TEXT SEGMENT:
----------------------------------------
Smithtown Bay has always been special in its own way, for a variety of species including oceanic predators.
Although I’m an inveterate surf fisherman and have been for far too many decades, each method – surf and boat – offers me and others a different set of joys and opportunities.
Generally, surf fishing aims to catch one or perhaps two species at a time. Lately the prime seasonal surf target has been stripers, but recently I’ve caught some blues from time to time while working the suds. Not too many years ago, May along the South Shore was all about big blues and on some days a few school bass, too. Lately, the big blues have become scarce and the primary target is shifting, although this spring saw more blues than the last two or three seasons.
In another example, around the new millennium change I found lots of big weakfish. Although weakfish were the species I was aiming to catch, there were also a few stripers, small blues, and big fluke.
----------------------------------------
SUPPLIED INFORMATION:
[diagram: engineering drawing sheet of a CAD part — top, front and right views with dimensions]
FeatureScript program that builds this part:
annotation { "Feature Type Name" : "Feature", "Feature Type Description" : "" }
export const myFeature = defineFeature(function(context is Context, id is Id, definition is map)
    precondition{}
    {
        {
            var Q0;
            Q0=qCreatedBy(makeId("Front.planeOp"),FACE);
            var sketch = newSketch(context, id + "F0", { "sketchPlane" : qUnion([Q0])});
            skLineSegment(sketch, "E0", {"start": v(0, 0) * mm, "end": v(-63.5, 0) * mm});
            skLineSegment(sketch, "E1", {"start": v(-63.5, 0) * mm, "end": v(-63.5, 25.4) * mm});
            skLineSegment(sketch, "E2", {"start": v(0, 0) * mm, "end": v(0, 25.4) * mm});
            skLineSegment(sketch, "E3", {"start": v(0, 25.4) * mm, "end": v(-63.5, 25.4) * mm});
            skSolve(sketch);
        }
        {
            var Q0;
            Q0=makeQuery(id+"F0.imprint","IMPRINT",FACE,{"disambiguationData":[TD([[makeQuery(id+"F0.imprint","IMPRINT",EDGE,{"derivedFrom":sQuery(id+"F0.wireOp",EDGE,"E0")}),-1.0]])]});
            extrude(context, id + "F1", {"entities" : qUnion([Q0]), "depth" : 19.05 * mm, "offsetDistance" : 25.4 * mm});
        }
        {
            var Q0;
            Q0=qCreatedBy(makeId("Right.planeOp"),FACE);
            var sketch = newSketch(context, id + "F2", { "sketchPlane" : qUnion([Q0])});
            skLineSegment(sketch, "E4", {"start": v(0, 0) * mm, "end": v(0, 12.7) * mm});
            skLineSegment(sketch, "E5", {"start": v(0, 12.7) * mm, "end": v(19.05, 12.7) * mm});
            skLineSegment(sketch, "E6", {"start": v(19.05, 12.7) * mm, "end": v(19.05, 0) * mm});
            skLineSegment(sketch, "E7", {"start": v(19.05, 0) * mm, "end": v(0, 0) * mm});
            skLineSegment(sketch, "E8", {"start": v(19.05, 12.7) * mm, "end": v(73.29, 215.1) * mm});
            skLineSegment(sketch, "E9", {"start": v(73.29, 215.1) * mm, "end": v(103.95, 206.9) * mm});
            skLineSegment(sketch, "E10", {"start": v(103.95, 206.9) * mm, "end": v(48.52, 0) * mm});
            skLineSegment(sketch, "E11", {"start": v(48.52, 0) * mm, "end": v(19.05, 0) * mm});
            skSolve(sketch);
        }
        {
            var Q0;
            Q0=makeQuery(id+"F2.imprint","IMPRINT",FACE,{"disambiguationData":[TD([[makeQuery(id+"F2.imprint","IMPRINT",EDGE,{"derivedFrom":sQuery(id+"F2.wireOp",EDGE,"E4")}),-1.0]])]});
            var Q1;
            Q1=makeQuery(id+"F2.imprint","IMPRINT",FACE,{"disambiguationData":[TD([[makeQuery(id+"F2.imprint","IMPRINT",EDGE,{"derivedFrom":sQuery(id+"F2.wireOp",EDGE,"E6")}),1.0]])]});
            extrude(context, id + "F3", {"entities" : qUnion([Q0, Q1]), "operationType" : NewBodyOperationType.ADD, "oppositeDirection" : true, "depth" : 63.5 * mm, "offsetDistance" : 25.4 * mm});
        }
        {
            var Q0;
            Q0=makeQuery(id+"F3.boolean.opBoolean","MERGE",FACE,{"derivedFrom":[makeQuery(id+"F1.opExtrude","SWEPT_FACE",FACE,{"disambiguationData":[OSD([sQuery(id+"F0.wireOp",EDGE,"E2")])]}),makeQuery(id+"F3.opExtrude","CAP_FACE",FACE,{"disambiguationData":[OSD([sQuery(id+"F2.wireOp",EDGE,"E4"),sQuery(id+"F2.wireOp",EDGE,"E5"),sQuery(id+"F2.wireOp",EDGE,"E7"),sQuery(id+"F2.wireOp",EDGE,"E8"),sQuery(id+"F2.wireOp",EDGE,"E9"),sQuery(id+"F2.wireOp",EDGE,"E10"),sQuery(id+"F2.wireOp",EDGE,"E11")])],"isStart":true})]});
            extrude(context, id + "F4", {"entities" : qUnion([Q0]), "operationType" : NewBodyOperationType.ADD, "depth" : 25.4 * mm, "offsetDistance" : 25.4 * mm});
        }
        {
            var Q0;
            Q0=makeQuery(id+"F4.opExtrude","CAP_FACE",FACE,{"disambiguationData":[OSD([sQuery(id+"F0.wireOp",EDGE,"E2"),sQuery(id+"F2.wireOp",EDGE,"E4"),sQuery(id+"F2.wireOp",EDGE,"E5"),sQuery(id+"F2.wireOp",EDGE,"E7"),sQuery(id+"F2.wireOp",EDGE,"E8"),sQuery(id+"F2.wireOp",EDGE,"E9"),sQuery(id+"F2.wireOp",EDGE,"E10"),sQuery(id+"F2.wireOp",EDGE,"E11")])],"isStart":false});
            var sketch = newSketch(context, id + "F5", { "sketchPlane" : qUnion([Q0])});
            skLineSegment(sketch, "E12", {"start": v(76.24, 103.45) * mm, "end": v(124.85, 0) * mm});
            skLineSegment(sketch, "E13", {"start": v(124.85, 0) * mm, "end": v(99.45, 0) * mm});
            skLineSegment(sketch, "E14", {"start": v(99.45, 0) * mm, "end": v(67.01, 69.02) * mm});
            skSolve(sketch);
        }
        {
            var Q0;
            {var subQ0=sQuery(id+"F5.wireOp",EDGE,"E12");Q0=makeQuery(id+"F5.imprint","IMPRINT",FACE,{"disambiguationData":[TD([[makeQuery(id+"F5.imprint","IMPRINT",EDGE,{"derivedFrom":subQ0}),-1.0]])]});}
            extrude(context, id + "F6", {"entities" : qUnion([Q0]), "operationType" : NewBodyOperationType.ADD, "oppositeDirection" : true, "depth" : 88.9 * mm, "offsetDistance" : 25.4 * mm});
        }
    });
----------------------------------------
EXERCISE 1:
In the fishing text, what was May along the South Shore all about not too many years ago?
EXERCISE 2:
Carry the text about fishing in Smithtown Bay forward, starting right after its final sentence.

WRITTEN REPLY 1:
Big blues, and on some days a few school bass.

WRITTEN REPLY 2:
But boat fishing is different, and always has been for me. As a kid fishing in Peconic Bay, we followed a drifting formula, mostly on the west side of Robin’s Island that included a high-low rig with each hook baited with squid strips. We never knew what we’d catch but always caught a mixed bag. Each tide offered a chance to catch weakfish, porgies, and big kingfish (up to four pounds), but there were also big blowfish, a few fluke, dogfish, and sandbar sharks as big as us. Those days of plenty are over in most places, but the inshore summer grounds still provide anglers with a variety of species, and all in one tide.
A Special Bay
I have fished many places on Long Island, and each spot has its unique qualities. For example, I think every angler who has ever fished at Montauk understands both its esthetic and big fish appeals. The south bays are special to me because of the fluke they hold and, once upon a time, loads of flounder. The west end of Long Island Sound has great harbor fishing for stripers, porgies, fluke, and sometimes blues. These harbors boast some of the best light tackle shallow water angling there is on the Island.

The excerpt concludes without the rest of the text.